# [What needs to be done]
Extract every line of text from all the rows below and reproduce each one verbatim, leaving the pictures out.

(Quiz items based on charts)
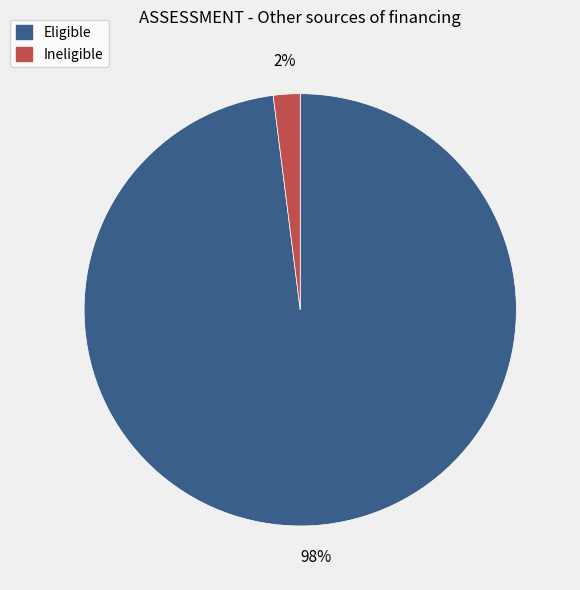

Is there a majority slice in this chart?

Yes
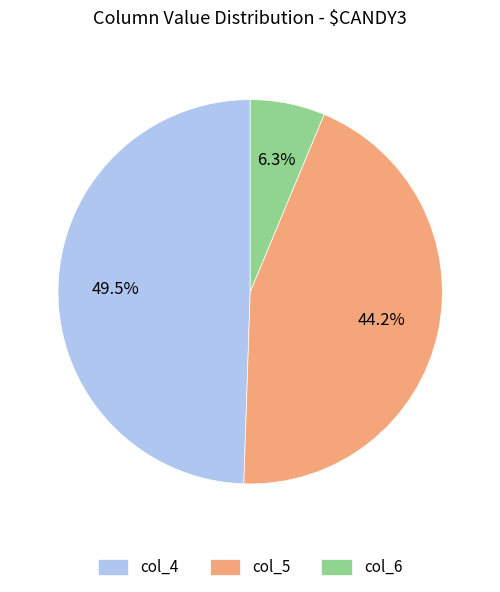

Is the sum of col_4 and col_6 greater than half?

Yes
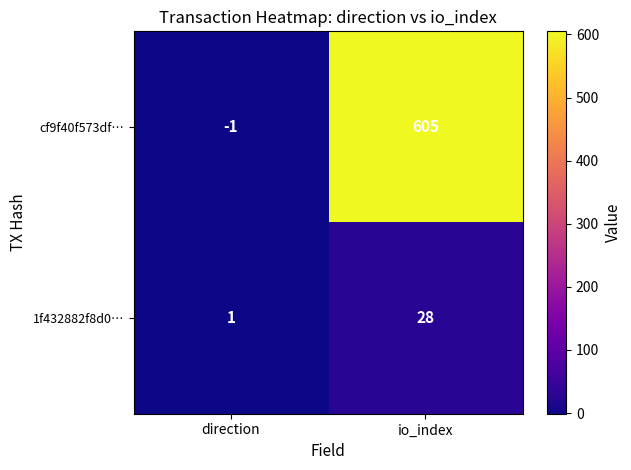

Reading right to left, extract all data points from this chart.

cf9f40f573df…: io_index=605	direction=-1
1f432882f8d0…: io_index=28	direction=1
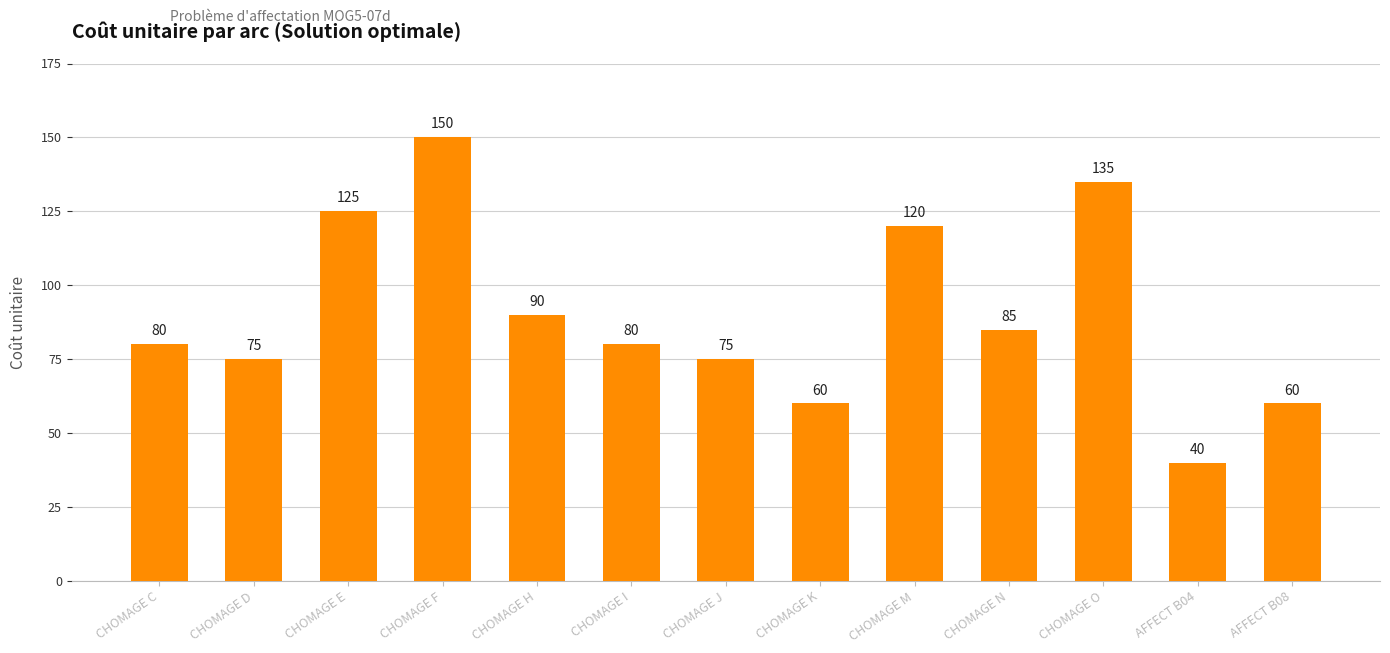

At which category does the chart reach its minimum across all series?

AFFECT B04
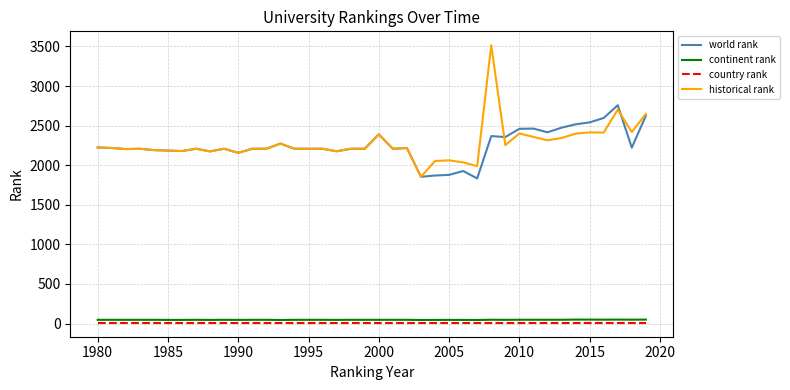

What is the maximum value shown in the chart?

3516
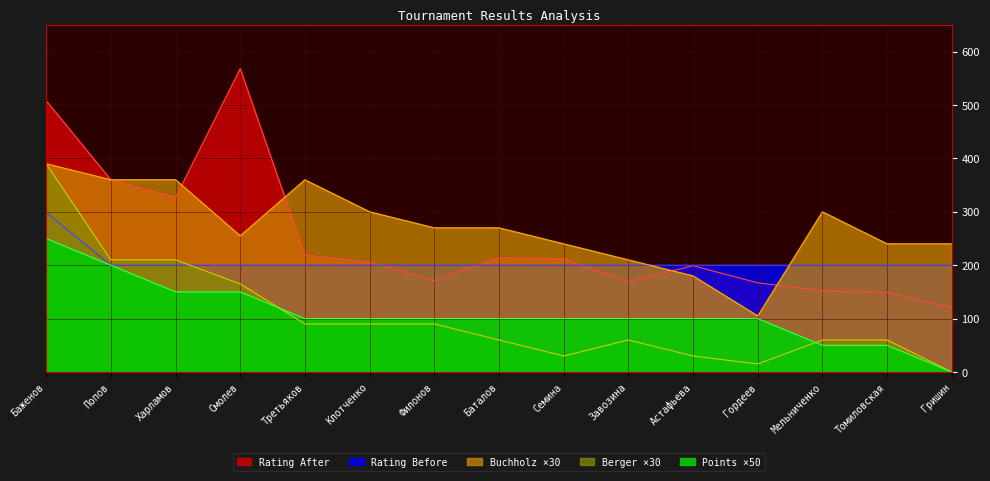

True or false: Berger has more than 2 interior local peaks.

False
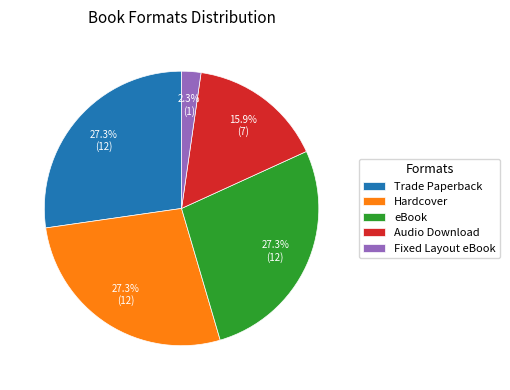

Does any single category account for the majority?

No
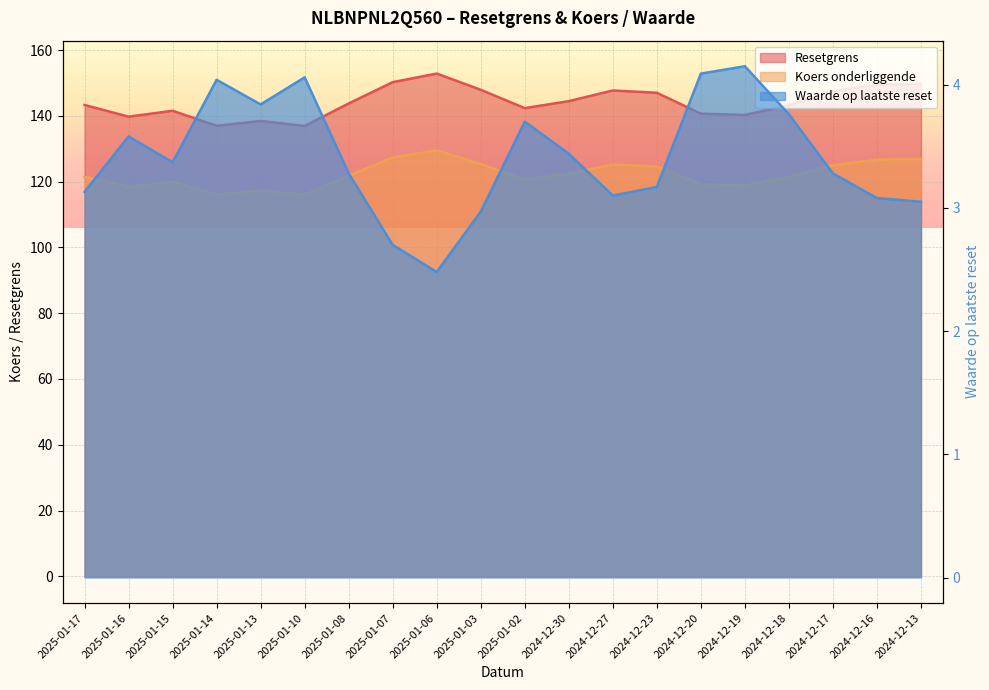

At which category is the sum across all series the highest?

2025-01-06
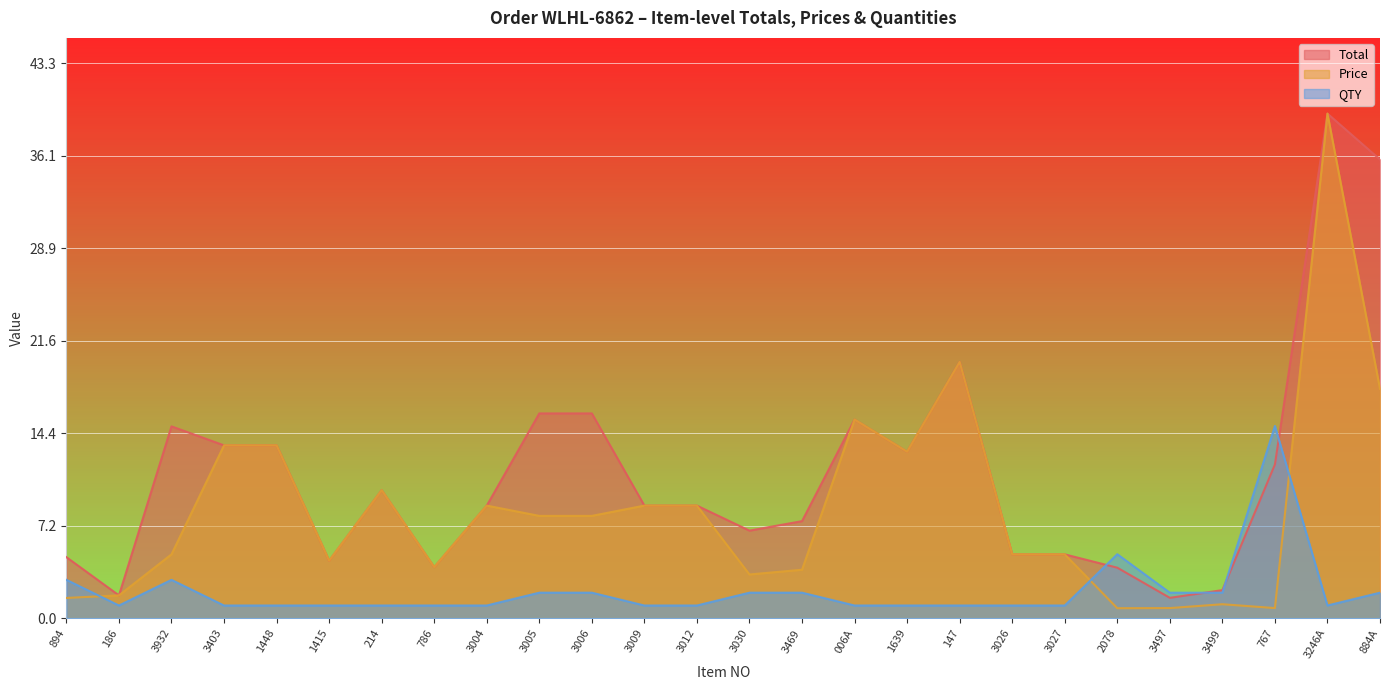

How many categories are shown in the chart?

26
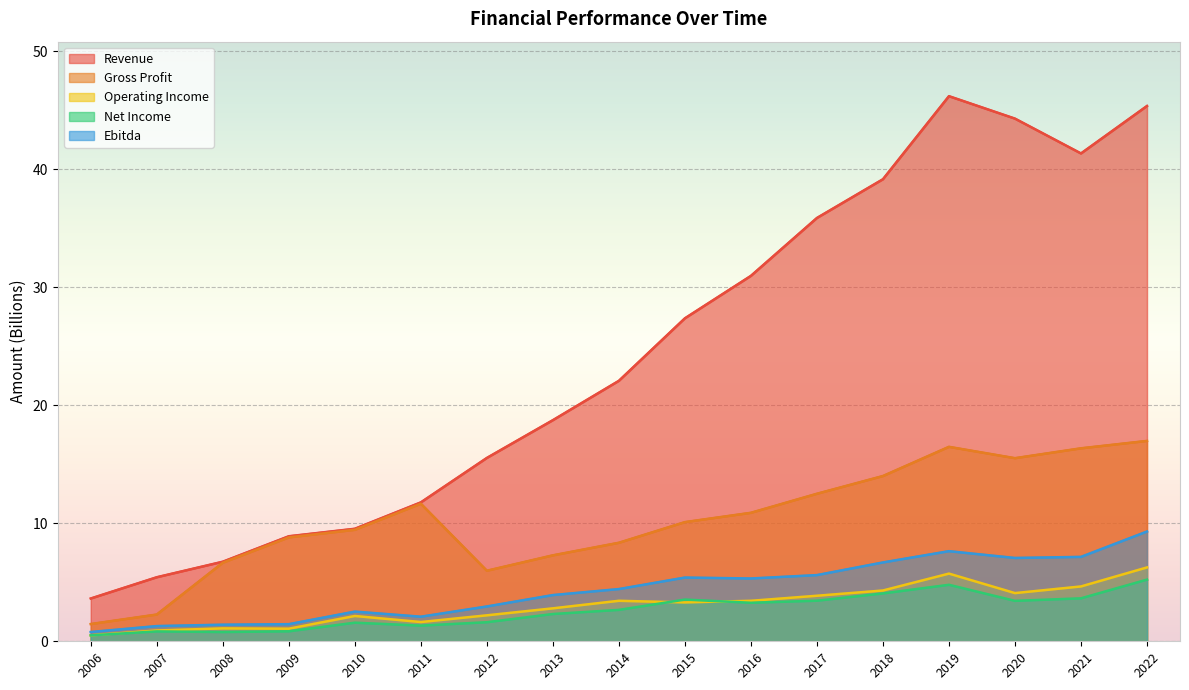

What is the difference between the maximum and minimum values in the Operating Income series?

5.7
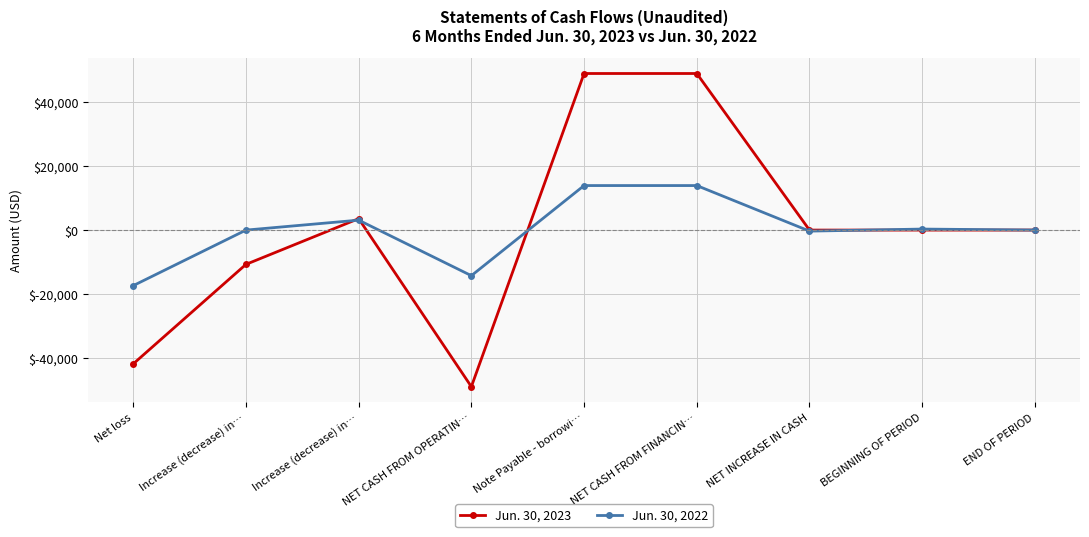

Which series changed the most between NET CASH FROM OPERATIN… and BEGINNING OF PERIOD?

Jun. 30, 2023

# [Result of the task]
Is there a majority slice in this chart?

Yes

Is the sum of col_4 and col_6 greater than half?

Yes

Reading right to left, extract all data points from this chart.

cf9f40f573df…: io_index=605	direction=-1
1f432882f8d0…: io_index=28	direction=1

At which category does the chart reach its minimum across all series?

AFFECT B04

What is the maximum value shown in the chart?

3516

True or false: Berger has more than 2 interior local peaks.

False

Does any single category account for the majority?

No

At which category is the sum across all series the highest?

2025-01-06

How many categories are shown in the chart?

26

What is the difference between the maximum and minimum values in the Operating Income series?

5.7

Which series changed the most between NET CASH FROM OPERATIN… and BEGINNING OF PERIOD?

Jun. 30, 2023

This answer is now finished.